Испанский сапог, подумал Федор. Это не страшно. Это привычно. Уж тут-то Федька просчитался. Пристав Федька крутанул винт.
— Будьте людьми!
Знакомая, привычная боль вошла в суставы ноги.
— А вот ежели так! — радостно возопил Федька. — Покрепше...
— Будьте лю...
И никакой боли. Ничего. Ничего вообще.
— Отошел, кажись, — появляясь в дверях, растерянно сказал пристав Федор Михайлович Приклонов.
— Собака! — чему-то испугался опричный боярин Захарья Очин-Плещеев.
А Федор, иногда выныривая из беспамятства, вставал и шел дальше. Ощупывал стену. И уже что-то незнакомое было под его пальцами. А, это же бетон, как сказывал тот, подумал он и снова нырнул в бездонную темень.
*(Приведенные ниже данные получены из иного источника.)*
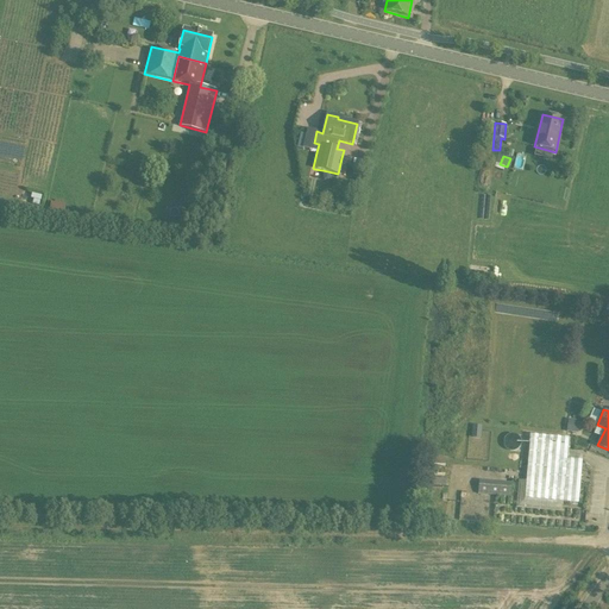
[(577,433),(578,421),(567,420),(566,432),(577,433)]
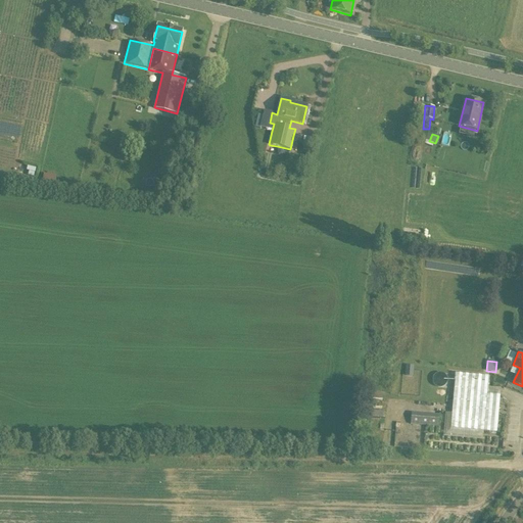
[(496,433),(500,395),(486,395),(488,376),(456,374),(450,429),(496,433)]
Окончательно очнулся Федор возле лестницы, ведущей из подвала на первый этаж. Несколько человек из лаборатории стояло вокруг. Слышалось:
— Что с ним?
— Кто его так отделал?
— И ведь уже не в первый раз!
— Федя! — приподняла его голову Валентина, — Да что же это?!
— Жив! Смотрит!
— Все сказал, — прошептал Федор.
— Что? Что он говорит?
— Только ведь и сказать-то, по правде говоря, было нечего, — добавил он. — Не поняли.
— Скорую!
— Не надо скорую... — Федор попытался встать. Ему помогли. — Все нормально, ребята...
Валентина вытирала кровь с его лица и плакала.
— Успокойся, — попросил Федор. — Ничего особенного не произошло. В подвал просто ходил.
— И куда он там ходит?
— Да нет там ничего! Нет! Ерунда какая-то.
— Ты идти-то можешь, Федя?
— Могу. Пустите. Умоюсь только.
— Смотри. Через десять минут философский семинар. А тебе доклад делать.
— Не беспокойтесь. Доложу.
— Федя, — сквозь слезы прошептала Валентина. — Бросил бы ты все это... а!
— Ладно... Видно будет... Так вы идите...
Валентина осталась его ждать.
Федор вошел в умывальную комнату, начал осторожно смывать с себя кровь. Мешал блестящий браслет из какого-то неизвестного ему металла с куском цепи. Браслет был на правой руке. Ладно, подумал Федор, дома спилю. А пока руку в карман. Нормально все. Нормально. Вот только как там его спаситель?"